Friday, March 28, 2014

New paper finds winters in Poland were warmer in the 1700's & 1800's than the past decade

A paper published today in Theoretical and Applied Climatology reconstructs winter temperatures in Poland over the past 240 years and finds another non-hockey-stick with the decadal average of winter temperatures in the 1700's, 1800's, early 1900's mostly warmer than the past decade.  

The paper adds to well over 1,000 others in the published scientific literature finding that recent temperatures are not unprecedented, unusual, or unnatural in the context of the past several millennia. 

Authors: Opała, Magdalena1; Mendecki, Maciej2
Source: Theoretical and Applied Climatology, Volume 115, Numbers 1-2, January 2014 , pp. 73-89(17)

This study aims at investigating pre-instrumental tree-ring based winter thermal conditions from Upper Silesia, southern Poland.

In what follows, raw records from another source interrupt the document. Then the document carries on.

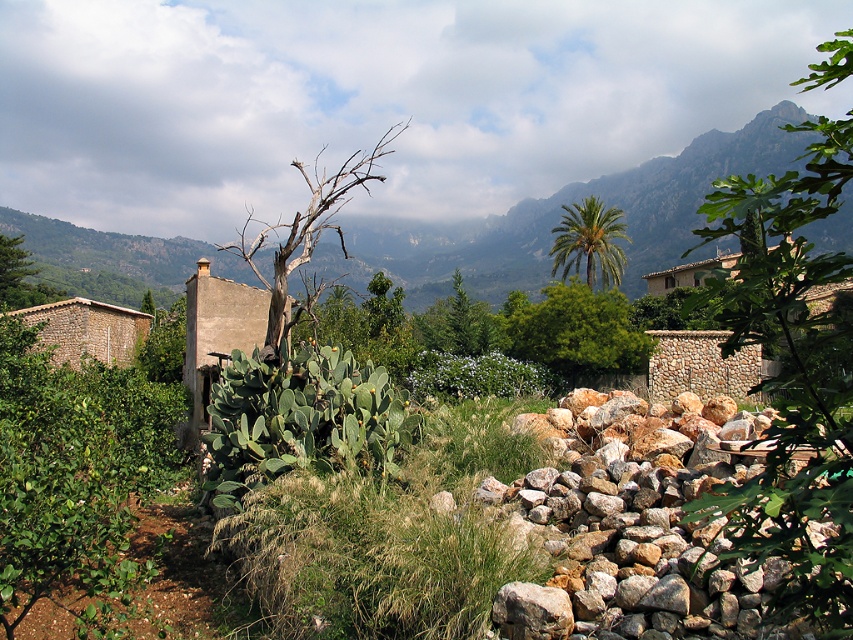
Is point (209, 291) in front of point (97, 355)?

Yes, point (209, 291) is closer to viewer.

This screenshot has height=640, width=853. What do you see at coordinates (218, 332) in the screenshot?
I see `beige stone hut at center` at bounding box center [218, 332].

You are a GUI agent. You are given a task and a screenshot of the screen. Output one action in this format:
    pyautogui.click(x=<x>, y=<y>)
    Task: Click on the beige stone hut at center
    
    Given the screenshot: What is the action you would take?
    pyautogui.click(x=218, y=332)

Who is higher up, green leafy tree at right or green leafy tree at center?

Positioned higher is green leafy tree at right.

Who is more distant from viewer, (848,179) or (614,346)?

The point (614,346) is more distant.

Does point (782, 506) come behind point (608, 305)?

No, it is in front of (608, 305).

I want to click on green leafy tree at right, so click(792, 376).

Is beige stone hut at center below green leafy palm at upper center?

Correct, beige stone hut at center is located below green leafy palm at upper center.

The width and height of the screenshot is (853, 640). I want to click on beige stone hut at center, so click(x=218, y=332).

Is point (212, 307) closer to viewer compared to point (561, 230)?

The Scots pine, pedunculate oak and sessile oak ring widths and the extreme index were used to reconstruct winter mean temperature back to A.D. 1770. The climate response analysis showed that the pine is the most sensitive to February (0.36) and March (0.41) temperature, the oaks were found to be sensitive to the previous December (0.27) and January (0.23) temperature. It was found out that the combination of temperature sensitive species and an additional extreme index in regression can improve the reconstruction, with an emphasis on more reliable reconstruction of extreme values. The elimination of variance reduction and precise reconstruction of actual values of temperature is possible by scaling. The obtained calibration/verification results suggest that, through the application of the long-term composite chronologies a detailed study of the climate variability in Upper Silesia in past centuries can be provided.